Allemagne : une campagne loin des intérêts des travailleurs

13 Septembre 2017

Le 24 septembre, auront lieu en Allemagne les élections législatives. Depuis des mois, les sondages prévoient un large succès de la CDU/CSU, le parti de la chancelière Angela Merkel qui serait alors en route pour un quatrième mandat.

Le candidat social-démocrate, Martin Schulz du SPD, plafonne à une quinzaine de points derrière Merkel. Mais ce qui est frappant, c’est à quel point les programmes et thématiques des grands partis sont proches. Qu’il s’agisse de politique internationale ou nationale, de l’âge de la retraite (déjà porté à 67 ans par les deux partis ensemble) ou de la sécurité qu’il s’agirait de renforcer, de la politique vis-à-vis des réfugiés, le SPD a bien du mal à trouver quelques détails qui lui permettraient de se différencier de la chancelière. Même dans leur absence d’intérêt pour les problèmes et préoccupations des classes populaires, les deux partis ne font pas semblant de se distinguer.

D’ailleurs, toutes les combinaisons de gouvernement semblent possibles : en fonction des résultats, la CDU de Merkel pourrait, soit gouverner uniquement avec le Parti libéral FDP, soit avec le FDP et les Verts, soit reconduire une grande coalition avec le SPD. Cela montre aussi combien ces partis sont compatibles et cela contribue peut-être au manque d’intérêt de l’électorat populaire.

Dans ce contexte, le principal argument des partisans de Merkel est son image rassurante, l’idée qu’elle serait garante d’une stabilité, ajouté au leitmotiv selon lequel, en Allemagne, cela irait quand même mieux que dans la plupart des autres pays. Pour ces raisons, un certain nombre d’électeurs traditionnels du SPD, y compris des milieux populaires, pensent voter cette fois pour Angela Merkel.

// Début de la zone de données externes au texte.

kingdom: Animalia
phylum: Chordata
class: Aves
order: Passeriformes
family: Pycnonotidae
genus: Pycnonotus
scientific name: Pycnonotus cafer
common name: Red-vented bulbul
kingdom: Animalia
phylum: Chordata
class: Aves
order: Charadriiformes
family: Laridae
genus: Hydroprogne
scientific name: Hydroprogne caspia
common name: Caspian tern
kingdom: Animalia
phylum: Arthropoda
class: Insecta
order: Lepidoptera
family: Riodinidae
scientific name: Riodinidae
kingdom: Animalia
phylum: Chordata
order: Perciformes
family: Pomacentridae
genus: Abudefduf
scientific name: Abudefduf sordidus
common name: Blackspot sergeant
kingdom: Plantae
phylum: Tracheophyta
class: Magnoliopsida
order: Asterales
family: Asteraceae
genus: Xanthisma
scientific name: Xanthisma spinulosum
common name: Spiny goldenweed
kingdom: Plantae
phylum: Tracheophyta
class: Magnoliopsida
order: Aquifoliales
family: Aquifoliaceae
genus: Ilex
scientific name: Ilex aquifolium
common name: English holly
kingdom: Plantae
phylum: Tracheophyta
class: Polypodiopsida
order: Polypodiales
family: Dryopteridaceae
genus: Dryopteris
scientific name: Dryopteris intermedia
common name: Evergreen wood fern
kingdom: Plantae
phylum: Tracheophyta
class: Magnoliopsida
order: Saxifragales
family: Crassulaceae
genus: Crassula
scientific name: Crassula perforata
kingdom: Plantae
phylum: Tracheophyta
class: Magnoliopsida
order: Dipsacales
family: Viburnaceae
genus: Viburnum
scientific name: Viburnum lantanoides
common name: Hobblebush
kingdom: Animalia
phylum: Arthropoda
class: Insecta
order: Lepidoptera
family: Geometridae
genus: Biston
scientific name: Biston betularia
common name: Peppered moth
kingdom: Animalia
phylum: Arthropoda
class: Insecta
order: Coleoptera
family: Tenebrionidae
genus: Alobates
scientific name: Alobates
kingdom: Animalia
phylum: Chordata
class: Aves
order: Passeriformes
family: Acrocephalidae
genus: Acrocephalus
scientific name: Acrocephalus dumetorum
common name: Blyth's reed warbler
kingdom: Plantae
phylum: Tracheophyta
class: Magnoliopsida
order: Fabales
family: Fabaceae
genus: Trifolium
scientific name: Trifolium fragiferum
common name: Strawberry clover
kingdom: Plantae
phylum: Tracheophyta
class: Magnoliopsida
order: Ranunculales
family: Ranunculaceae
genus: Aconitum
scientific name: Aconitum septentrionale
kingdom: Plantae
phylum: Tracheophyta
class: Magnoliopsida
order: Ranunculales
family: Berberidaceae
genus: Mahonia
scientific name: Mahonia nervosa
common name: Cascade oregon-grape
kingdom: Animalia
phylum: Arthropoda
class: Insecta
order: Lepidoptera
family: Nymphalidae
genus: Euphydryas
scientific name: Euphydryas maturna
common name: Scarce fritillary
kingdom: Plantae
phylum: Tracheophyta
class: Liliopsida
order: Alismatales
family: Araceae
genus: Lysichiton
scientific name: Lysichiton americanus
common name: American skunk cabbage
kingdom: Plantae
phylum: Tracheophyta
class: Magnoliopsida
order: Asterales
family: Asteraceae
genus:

L’argument qu’ils retiennent est en particulier celui de la stabilité. Mais quelle stabilité peut-il y avoir en ce monde ? Alors qu’en Allemagne aussi les multinationales licencient et ferment des usines, que la spéculation menace toute l’économie d’un nouveau krach boursier ou financier ? Quelle stabilité, alors que des dirigeants aussi imprévisibles que Trump sont aux commandes, tandis que personne n’aurait imaginé, par exemple, une dégradation aussi radicale des relations que celle qui s’est produite entre l’Allemagne et la Turquie ? Dans le monde capitaliste, la stabilité est une chimère, encore moins crédible depuis la crise.

Quant à l’idée constamment répétée par les politiciens et les médias selon laquelle l’Allemagne va bien, de quelle Allemagne parlent-ils ? Est-ce celle des travailleurs déjà usés contraints de s’échiner dans les ateliers jusqu’à l’âge de 67 ans, pour toucher ensuite une retraite proche du seuil de pauvreté ? Ou est-ce celle des retraités obligés de continuer à travailler parfois jusqu’à 74 ans, tellement les retraites sont minables ? N’en déplaise à Mélenchon, en Allemagne 17 % des retraités sont pauvres.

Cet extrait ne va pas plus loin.